_PROVIDED PASSAGE_
--- START ---

We led the song “Humble Yourselves” yesterday from the upcoming “Stand Firm” project. I had so many encouraging comments on the power and intensity of this song. One gentlemen said he was still trembling from it after the service and came up and said that song needs to be recorded. I was happy to be able to tell him it was recorded at Epworth Camp and that he can get a copy of it in 2 weeks (Sunday, Jan. 26th)!
The song’s text is 1 Peter 5:5-11.
This passage is powerful, but arriving at this passage after 6 months studying 1 Peter carries even more weight. We will suffer. Life will get harder. Don’t try to take an easy way out. Humble yourselves under the mighty hand of God so that he may exalt you the proper time (and not a moment earlier). The suffering will end. The pain will end. But in the mean time, allow God to use it as an instrument of humbling in your life. He will end the suffering. He will exalt you, but let it be on his timetable.
There is an enemy who wants to allow suffering to devour you. He doesn’t want you to finish this race well. Resist him. Stand firm. Know that you are not alone. The same suffering you are going through is being presently experienced by other Christians in the world. And your lifetime, even if you live to 120, is a brief moment compared to eternity. So don’t settle for a temporal moment of happiness forsaking the eternal promise God provides.
Since this song and “Shepherd the Flock” are linked together through the Scripture, we wanted to link them together somehow. 1 Peter 5:5 is used in both songs. It speaks of how elders must be humble before God, and then it moves to calling the entire church to be humble before God. We added a subtle connecting piece at the beginning of “Humble Yourselves” by having Leah Wilson play the melody line of “Shepherd the Flock” in the intro. The chords that I am playing on the hammered dulcimer are different than the previous song, but we just borrow the melody for the intro to connect the two pieces. It’s those kind of details that we realize not everyone will pick up but we honestly feel like it is a sacrifice of praise (Heb. 13:15; Ps. 50:14) to lead music in an excellent manner (Ps. 33:3).
The Scripture is intense; therefore, the song needed to be intense. The chorus was written first as a call and response section simply singing through the NASB version of verse 6. How can we come up with better words than God’s? The remainder of the song consisted of two stanzas with a total of 4 content lines that came from the different verses around the Scripture:
“Our God is opposed to the proud but He gives grace to the humble” (v.5)
“I will cast all my cares upon Him for I know that He cares for me” (v. 7)
“There’s an enemy that roars like a lion seeking someone to destroy” (v. 8)
“But there’s a King who has promised His returning, and then my suffering will finally be through” (v. 9-11)
We wanted the song to be very subdued until the last line above. So the key, voicing, and arrangement all had to work towards that moment in the song. We made the “enemy” line very dark and low and then made the “King” line huge and triumphant. When you get to that point in the song, it feels like the roof is taking flight.
Ted Collins and Richenda Brown did such a great job taking the vision of this song and vocalizing the power and strength of these words. Peggy McHugh and John Kennerly also added so much richness on their vocals.
I am so appreciative for the kind words concerning this song and can’t wait to sing it more with you.
We are releasing the live worship album on January 26th, until then though, you can listen to the recording of it from last Sunday at church around the 63 minute mark.

--- END ---

_DATASET ENTRIES_
--- START ---

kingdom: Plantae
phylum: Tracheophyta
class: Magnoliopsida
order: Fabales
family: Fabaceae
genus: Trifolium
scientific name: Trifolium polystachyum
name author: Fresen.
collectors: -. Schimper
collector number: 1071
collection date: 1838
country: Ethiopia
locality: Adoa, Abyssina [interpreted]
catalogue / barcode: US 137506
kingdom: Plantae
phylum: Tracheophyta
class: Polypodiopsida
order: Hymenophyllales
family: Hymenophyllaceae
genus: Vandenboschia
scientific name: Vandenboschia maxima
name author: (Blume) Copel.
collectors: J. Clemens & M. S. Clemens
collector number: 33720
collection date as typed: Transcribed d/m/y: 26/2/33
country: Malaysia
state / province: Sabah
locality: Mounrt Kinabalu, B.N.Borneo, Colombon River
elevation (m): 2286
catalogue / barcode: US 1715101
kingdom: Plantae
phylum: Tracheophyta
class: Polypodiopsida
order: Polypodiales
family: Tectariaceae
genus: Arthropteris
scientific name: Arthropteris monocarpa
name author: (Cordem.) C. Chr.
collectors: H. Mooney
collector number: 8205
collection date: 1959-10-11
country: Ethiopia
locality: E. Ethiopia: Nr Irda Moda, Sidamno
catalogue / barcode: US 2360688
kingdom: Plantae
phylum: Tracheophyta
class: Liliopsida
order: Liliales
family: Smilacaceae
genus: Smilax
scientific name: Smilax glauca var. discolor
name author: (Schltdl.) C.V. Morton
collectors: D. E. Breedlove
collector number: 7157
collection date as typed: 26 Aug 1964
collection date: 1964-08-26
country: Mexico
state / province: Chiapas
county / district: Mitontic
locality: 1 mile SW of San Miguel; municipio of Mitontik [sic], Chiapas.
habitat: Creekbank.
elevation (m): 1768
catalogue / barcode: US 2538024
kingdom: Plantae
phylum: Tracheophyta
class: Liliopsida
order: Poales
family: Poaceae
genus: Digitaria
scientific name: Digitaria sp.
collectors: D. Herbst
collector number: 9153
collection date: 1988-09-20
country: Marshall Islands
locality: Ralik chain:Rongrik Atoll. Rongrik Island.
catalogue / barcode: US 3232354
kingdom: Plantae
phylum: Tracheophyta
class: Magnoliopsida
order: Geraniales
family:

--- END ---

Answer these questions from the post about the song "Humble Yourselves."
1. Which Scripture passage supplies the song's text?
2. Who plays the melody line of "Shepherd the Flock" in the intro?
3. On what date will the live worship album be released?

_EXERCISE SOLUTION_
1. 1 Peter 5:5-11
2. Leah Wilson
3. Sunday, January 26th